Enseignement normal, communication différente
Les enfants atteints de surdité ont leur propre langage, celui des signes… Encore faut-il le connaître et savoir l’intégrer à l’apprentissage. Le centre Society for the Welfare of the Deaf accueille 60 élèves allant de deux ans à 20 ans pour des classes de préprimaire, primaire et secondaire. Pour leur inculquer les valeurs et l’enseignement dont ils ont besoin pour intégrer le monde du travail, 16 enseignants sont à leur disposition. « Nous leur apprenons exactement le même programme que des élèves qui sont dans les écoles normales, c’est juste notre façon de communiquer qui est différente.
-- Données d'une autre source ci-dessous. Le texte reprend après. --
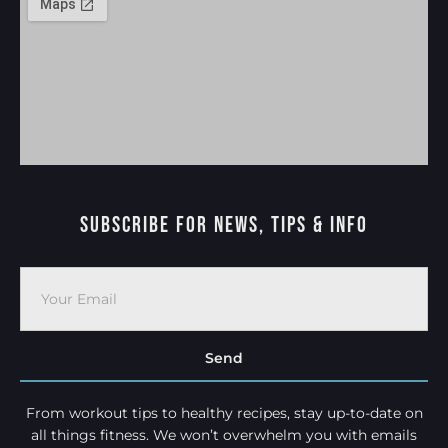
Subscribe For News, Tips & Info
Send
From workout tips to healthy recipes, stay up-to-date on
all things fitness. We won’t overwhelm you with emails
Nous devons utiliser le langage des signes et en parallèle comprendre leur expression faciale et s’adapter à leur rythme de travail. Ils sont très réceptifs, mais il est aussi très difficile pour eux de dépasser un certain niveau d’éducation scolaire », nous explique une enseignante.
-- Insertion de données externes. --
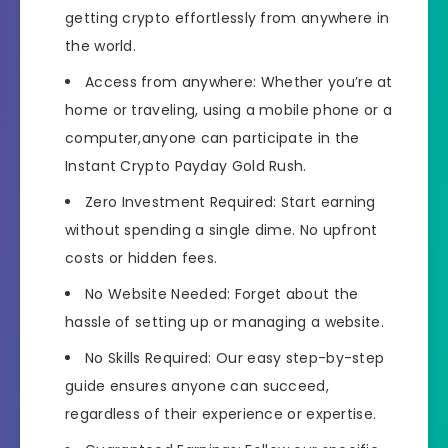
getting crypto effortlessly from anywhere in
the world.
Access from anywhere: Whether you’re at
home or traveling, using a mobile phone or a
computer,anyone can participate in the
Instant Crypto Payday Gold Rush.
​​Zero Investment Required: Start earning
without spending a single dime. No upfront
costs or hidden fees.
​​No Website Needed: Forget about the
hassle of setting up or managing a website.
​​No Skills Required: Our easy step-by-step
guide ensures anyone can succeed,
regardless of their experience or expertise.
À partir d’un certain âge, les enfants sont envoyés en classe prévocationnelle, où ils apprennent un métier. La coiffure, la couture, le jardinage et la cuisine sont les filières qu’ils peuvent prendre. Certains de ces élèves ont depuis l’année été embauchés par notamment KFC et le Henessy Park Hôtel à Ébène. À travers le programme d’insertion, les jeunes sourds ont pu rentrer dans le monde du travail. Cette étape leur permet d’être plus autonomes et d’acquérir de l’expérience. Cela fait trois ans que la chaîne de restauration rapide KFC a pris l’initiative de faciliter l’embauche et l’intégration professionnelle des sourds à Maurice. À ce jour, ils sont onze à travailler dans les unités de Flacq et d’Ébène de l’enseigne, qui envisage d’étendre le programme à l’ensemble de ses restaurants. « Cet engagement est le fruit d’une visite en Inde, il y a trois ans. KFC possède là-bas plusieurs unités qui ont adopté un concept originaire de la Malaisie, selon lequel on a recours à des salariés sourds et malentendants. Pour facilité l’accès à la communication nous avons tenu à former les employer au langage des signes, et cela a vraiment bien fonctionné. Ce projet a prouvé que les sourds étaient de très bon employés et qu’ils étaient capables de faire exactement le même métier que les autres. Nous sommes plus que satisfaits de cette expérience que nous allons renouveler dans d’autre KFC de l’île », nous explique Raymond Houbert, Operations Manager de KFC.